Walking Towards Wellness, One Step at a Time
A walk along a beach, through a park, or around a neighborhood can be the perfect start to the day, or a way to relive the midday stress of the job or having to monitor stay-at-home school activities. Getting outside in the air and the physical activity of moving acts as a reset button that can go a long way to clearing away anxiety and shifting a mindset to a new perspective.
When a walk is recommended to improve health, however, suddenly it is “exercise” and there’s resistance. While most people are aware of the benefits of cardiovascular exercise, the thought of having to incorporate strenuous effort into a daily routine can outweigh the prospect of greater health benefits. For people with obesity, experiencing a visible or felt difference may occur too slowly to be perceived as a rewarding enough outcome to warrant continuing with an exercise program. What once was an enjoyable activity is now viewed as an obligatory burden.
To encourage a more active lifestyle may require adapting how the addition of physical activity is prescribed. For some, the idea of exercise can conjure visions of weight rooms and machines and way too much effort — not to mention a room full of fit and muscular athletes. Although the perfect body isn’t the reality for most Americans, it can be hard to imagine transitioning from the person in the mirror to a trimmer and healthier future self. Finding activities that are enjoyable and adaptable is the key.

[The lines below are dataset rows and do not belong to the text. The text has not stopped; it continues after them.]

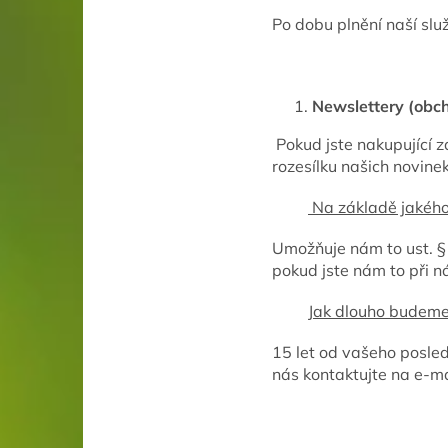
Po dobu plnění naší slu
Newslettery (obch
Pokud jste nakupující z
rozesílku našich novinek
Na základě jakého
Umožňuje nám to ust. § 
pokud jste nám to při n
Jak dlouho budeme
15 let od vašeho posled
nás kontaktujte na e-m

Walking is a good option because it can be done almost anywhere and requires no additional equipment beyond good shoes. The American College of Cardiology, the Centers for Disease Control and other health organizations agree that 150 minutes of moderate intensity over the course of a week is the recommended guideline. Although that equals less than 22 minutes per day, this still may seem unfathomable to someone who leads a primarily sedentary life. Identifying various options that demonstrate that it can be manageable and breaking it down into smaller chunks helps people visualize how it can be incorporated into their day. For example, walking 37 minutes every other day, or even a 10-minute walk before meals each day would meet the guidelines.
Walking with friends adds a social component, as well as the comfort of knowing someone is available for encouragement or to call for help if necessary. For those who prefer to walk alone but may lack motivation, audiobooks or podcasts can be a pleasant distraction and serve as a virtual walking companion. Or, identifying a target location, such as a library or friend’s house establishes a clear distance and goal. This can be helpful because people with obesity are less likely to set weight loss goals even though doing so increases the likelihood of achieving significant weight loss.
Of course, walking isn’t the only option. Riding a bike — stationary or outdoors — strengthens the heart and lungs, and swimming is non weight-bearing so it provides a full body workout with no impact on joints. As strength and stamina build, the level of activity can increase, or new activities incorporated.
The options are unlimited! Weight loss is a journey and each step forward helps reduce multiple health risks, and offers the added benefit of positive psychological well-being. Every day offers a new beginning and each day begins with a first step.